Kristin Runyan wrote a blog post on agile culture: Management and teamwork in which she describes how managers can support agile teams:

Members of management – manager, director, VP, whatever – should present the team with the problem or opportunity and let them ‘self organize’ to determine how they will solve the problem with teamwork.

She explains how adopting agile impacts the role of the manager in agile meetings such as stand-ups and retrospectives, which can initially be uncomfortable for a manager:

One of the hardest things for management in an Agile organization is to truly empower self-organizing teams because – by definition – it means that the manager is not part of the team. That is a hard position to be in. To attend a Stand-Up meeting and not speak is difficult. To have a suggestion for how to solve a problem, and yet be silent so the team can come to their own solution is difficult. To watch the team head off to their retrospective and know that you are not invited is difficult. The effective Agile Manager is the one who can accept the differences in the role, respect the boundaries of the team and allow everyone to grow and learn. When the manager does this, their value to the organization goes up exponentially. They are no longer just a manager divvying out tasks and writing performance reviews – they are now a leader, a builder of talent, a facilitator of progress.  That is something that every organization needs!

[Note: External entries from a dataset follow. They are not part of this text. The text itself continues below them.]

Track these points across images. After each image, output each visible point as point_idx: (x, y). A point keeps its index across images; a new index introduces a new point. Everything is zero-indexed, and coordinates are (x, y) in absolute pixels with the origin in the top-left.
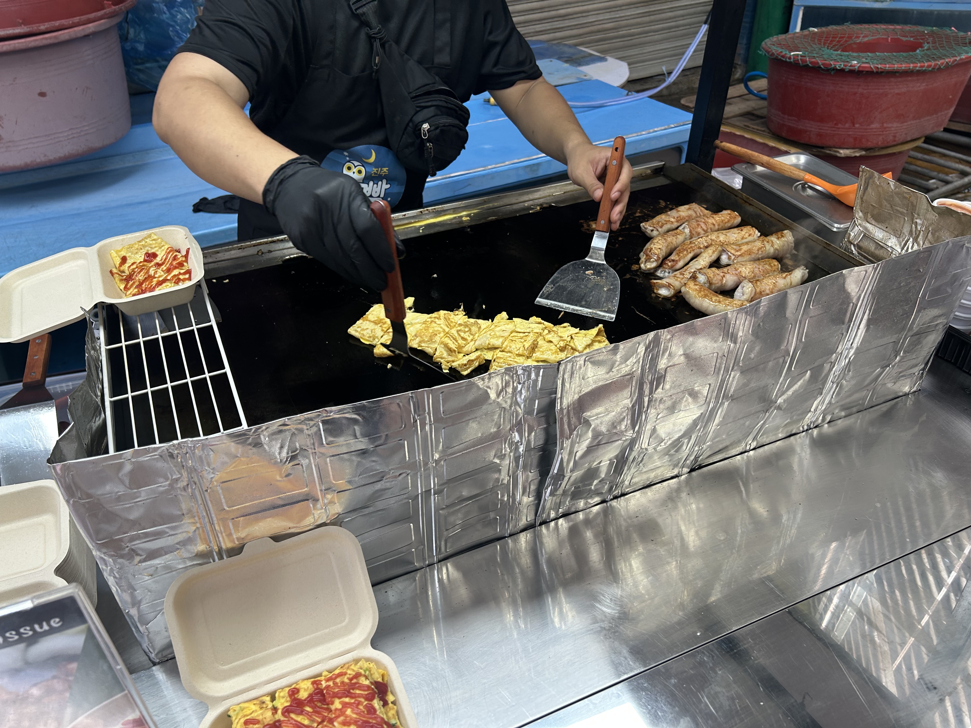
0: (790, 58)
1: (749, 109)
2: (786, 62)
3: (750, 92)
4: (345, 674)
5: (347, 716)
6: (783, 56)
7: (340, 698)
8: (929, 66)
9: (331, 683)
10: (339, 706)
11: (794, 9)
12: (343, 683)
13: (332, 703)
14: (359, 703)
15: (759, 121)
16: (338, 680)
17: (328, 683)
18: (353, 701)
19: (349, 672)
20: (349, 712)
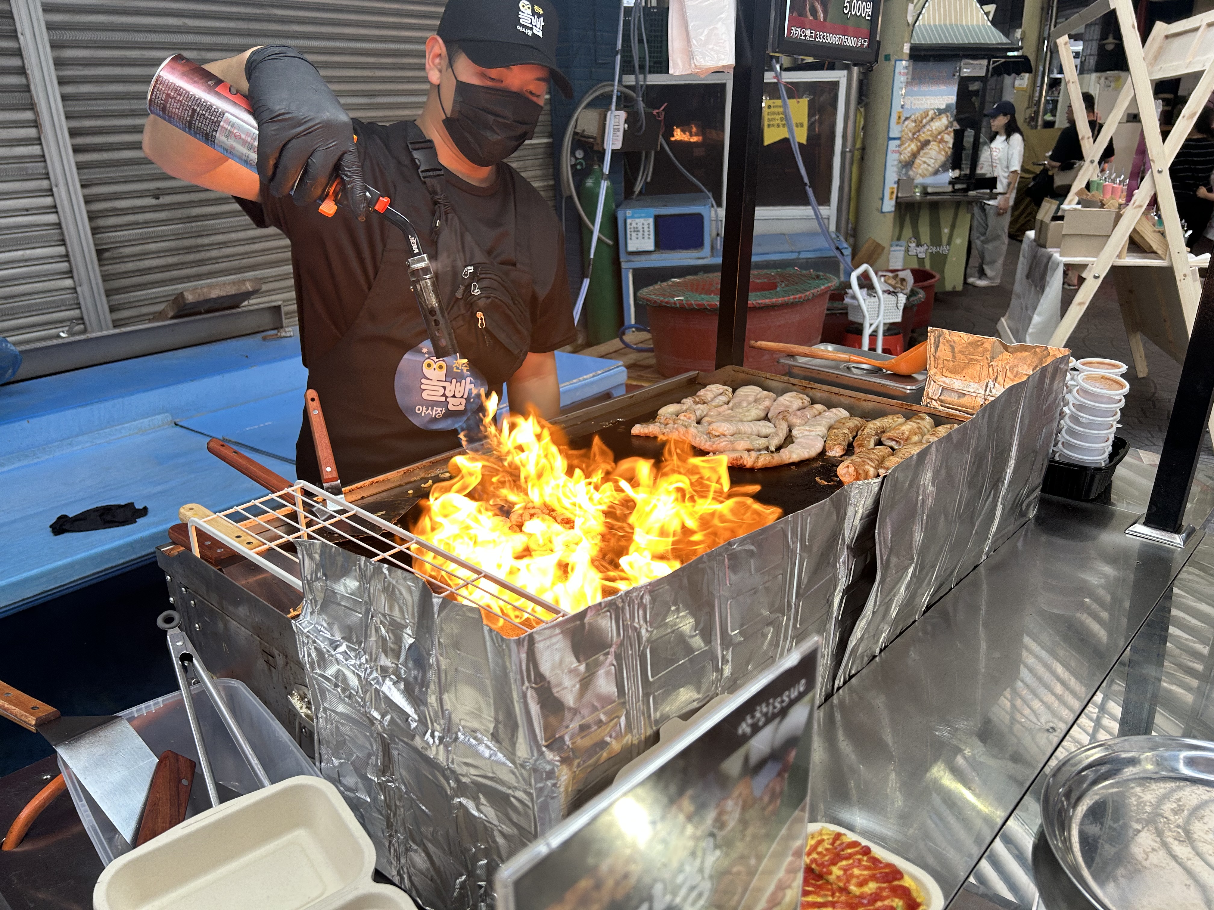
0: (675, 303)
1: (632, 361)
2: (671, 307)
3: (627, 346)
4: (823, 841)
5: (858, 877)
6: (667, 303)
7: (835, 864)
8: (800, 298)
9: (815, 856)
10: (841, 873)
11: (623, 271)
12: (827, 850)
13: (830, 873)
14: (860, 860)
15: (649, 370)
16: (820, 849)
17: (811, 857)
18: (851, 861)
19: (825, 837)
20: (856, 872)
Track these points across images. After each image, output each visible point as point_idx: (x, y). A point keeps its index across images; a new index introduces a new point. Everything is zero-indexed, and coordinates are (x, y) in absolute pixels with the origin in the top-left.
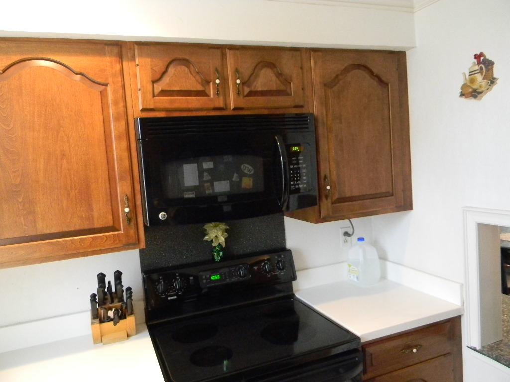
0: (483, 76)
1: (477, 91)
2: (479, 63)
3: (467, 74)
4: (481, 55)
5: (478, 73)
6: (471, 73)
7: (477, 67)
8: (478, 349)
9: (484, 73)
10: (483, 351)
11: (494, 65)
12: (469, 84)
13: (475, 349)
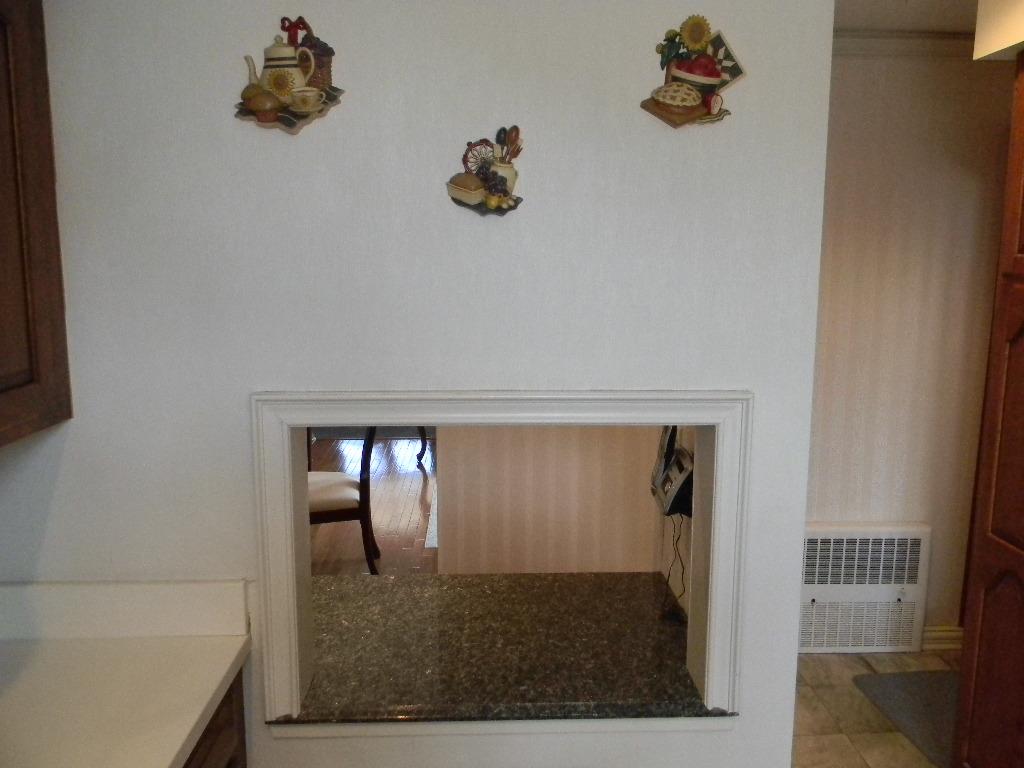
0: (308, 77)
1: (291, 108)
2: (292, 41)
3: (260, 64)
4: (301, 23)
5: (295, 66)
6: (272, 63)
7: (289, 52)
8: (295, 716)
9: (312, 71)
10: (308, 714)
11: (333, 58)
12: (267, 88)
13: (287, 721)
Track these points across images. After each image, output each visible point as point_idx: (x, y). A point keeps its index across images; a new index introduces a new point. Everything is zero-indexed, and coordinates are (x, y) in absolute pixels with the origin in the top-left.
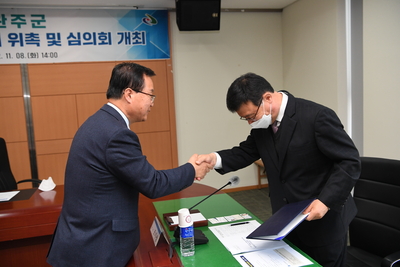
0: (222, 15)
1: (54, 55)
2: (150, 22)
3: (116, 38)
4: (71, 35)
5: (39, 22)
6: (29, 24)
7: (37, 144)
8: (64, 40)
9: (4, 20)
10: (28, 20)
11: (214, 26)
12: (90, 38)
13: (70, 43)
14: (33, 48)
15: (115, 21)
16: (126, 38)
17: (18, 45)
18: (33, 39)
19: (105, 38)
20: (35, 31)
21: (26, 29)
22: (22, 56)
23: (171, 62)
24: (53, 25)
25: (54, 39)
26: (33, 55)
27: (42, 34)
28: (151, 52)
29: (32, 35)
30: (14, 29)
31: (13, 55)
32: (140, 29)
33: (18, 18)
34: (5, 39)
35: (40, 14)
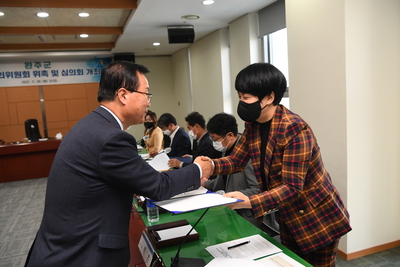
1: (55, 81)
2: (102, 63)
3: (85, 72)
4: (63, 71)
5: (47, 65)
6: (43, 66)
7: (47, 123)
8: (60, 73)
9: (31, 65)
10: (43, 64)
12: (73, 72)
13: (63, 75)
14: (45, 78)
15: (85, 64)
16: (90, 72)
17: (37, 76)
18: (45, 73)
19: (80, 72)
20: (46, 70)
21: (42, 69)
22: (39, 81)
24: (55, 66)
25: (55, 73)
26: (45, 81)
27: (49, 71)
29: (44, 71)
30: (36, 69)
31: (36, 81)
33: (38, 63)
34: (31, 74)
35: (48, 62)
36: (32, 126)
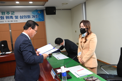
0: (56, 11)
1: (17, 21)
2: (39, 13)
3: (31, 17)
4: (21, 16)
5: (13, 13)
6: (11, 14)
7: (13, 42)
8: (19, 17)
9: (5, 13)
10: (10, 13)
11: (55, 13)
12: (25, 17)
13: (20, 18)
14: (12, 19)
15: (31, 13)
16: (34, 16)
17: (8, 19)
18: (12, 17)
19: (29, 17)
20: (12, 15)
21: (10, 15)
22: (9, 21)
23: (45, 22)
24: (16, 14)
25: (17, 17)
26: (12, 21)
27: (14, 16)
28: (40, 20)
29: (11, 16)
30: (7, 15)
31: (7, 21)
32: (37, 14)
33: (8, 12)
34: (5, 18)
35: (13, 11)
36: (3, 45)
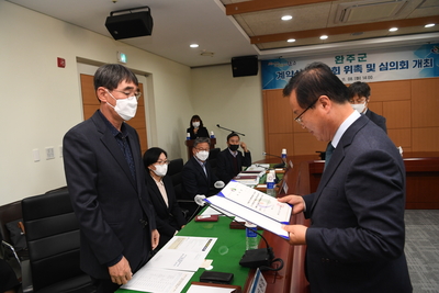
1: (370, 77)
2: (437, 51)
3: (411, 64)
4: (382, 64)
5: (362, 58)
6: (357, 59)
8: (377, 68)
9: (343, 58)
10: (356, 57)
12: (394, 66)
13: (380, 70)
14: (358, 74)
15: (412, 52)
16: (419, 64)
17: (349, 72)
18: (358, 68)
19: (404, 65)
21: (355, 63)
22: (350, 78)
25: (371, 68)
26: (358, 79)
27: (364, 65)
28: (436, 72)
29: (358, 66)
30: (348, 63)
31: (346, 79)
32: (429, 56)
33: (351, 57)
34: (342, 70)
35: (363, 54)
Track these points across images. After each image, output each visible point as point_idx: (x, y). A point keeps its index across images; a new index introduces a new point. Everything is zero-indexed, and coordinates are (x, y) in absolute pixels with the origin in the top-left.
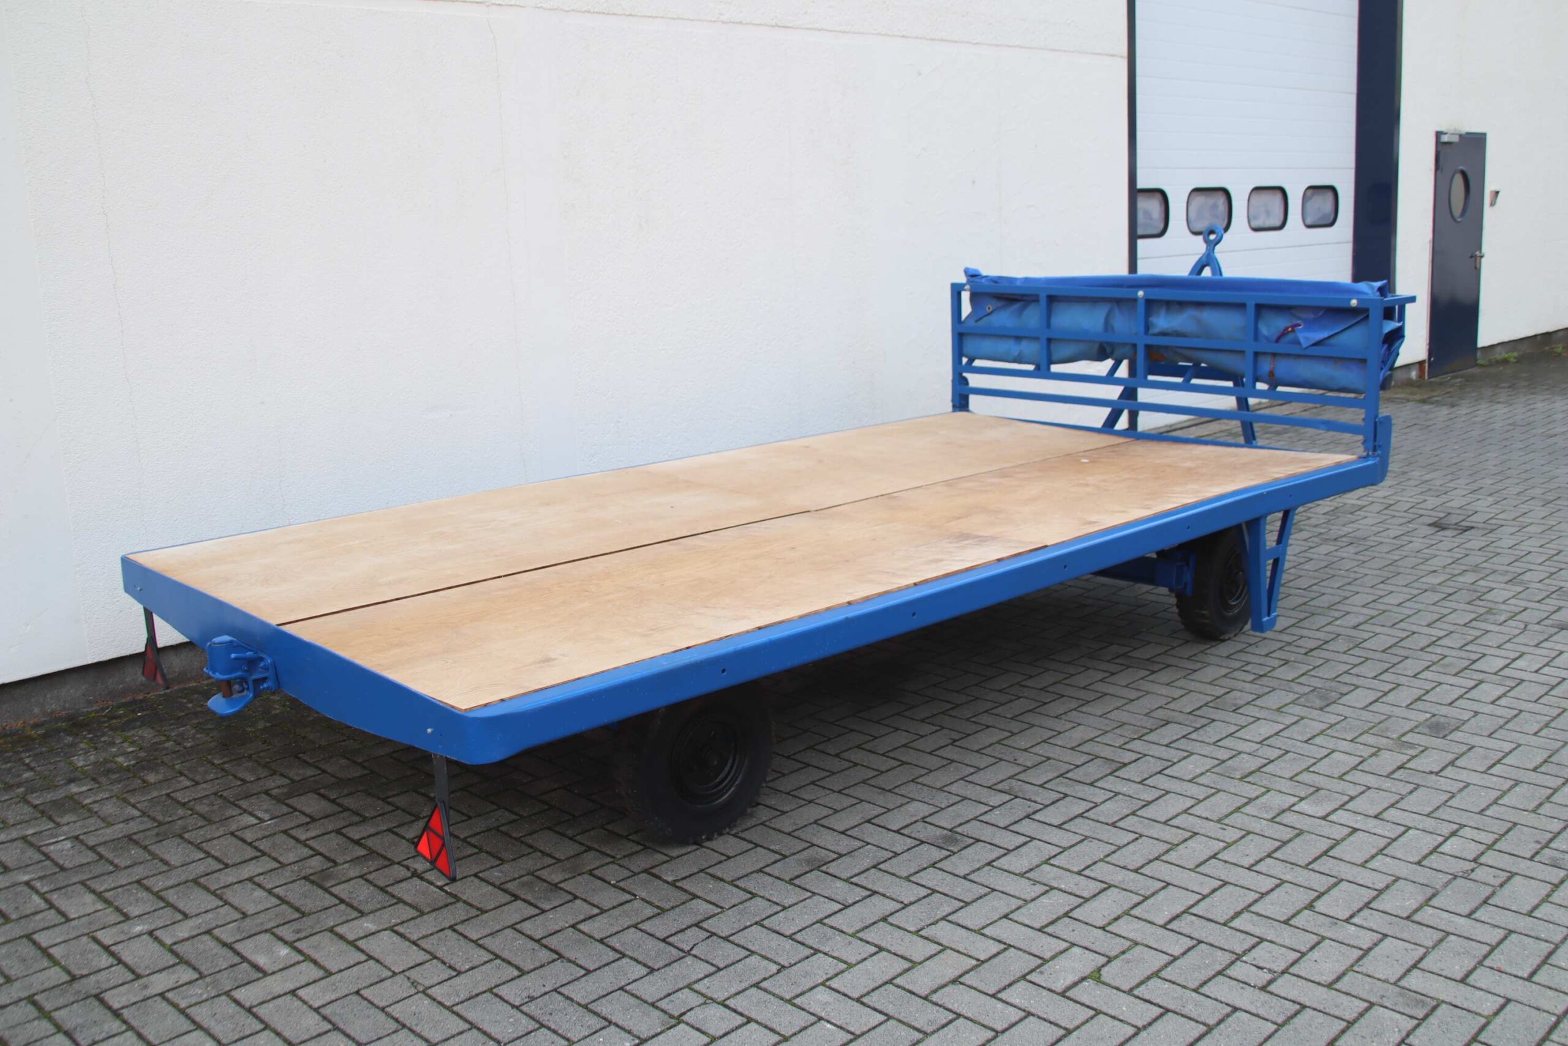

In a follow up blog post called agile culture: Impacts to the organization Kristin provides a idea for managers on how to support their teams in using retrospectives to improve themselves:

The next time [the team] come to you with a problem or roadblock, instead of offering a solution, ask questions. “How do you think the team could solve that issue?” ”Have to talked as a group about this situation?” “Did you discuss this in your retrospective?” It will only take one or two instances of you pushing the problem back on the team for them to figure out that they need to solve their own problems and you will support them.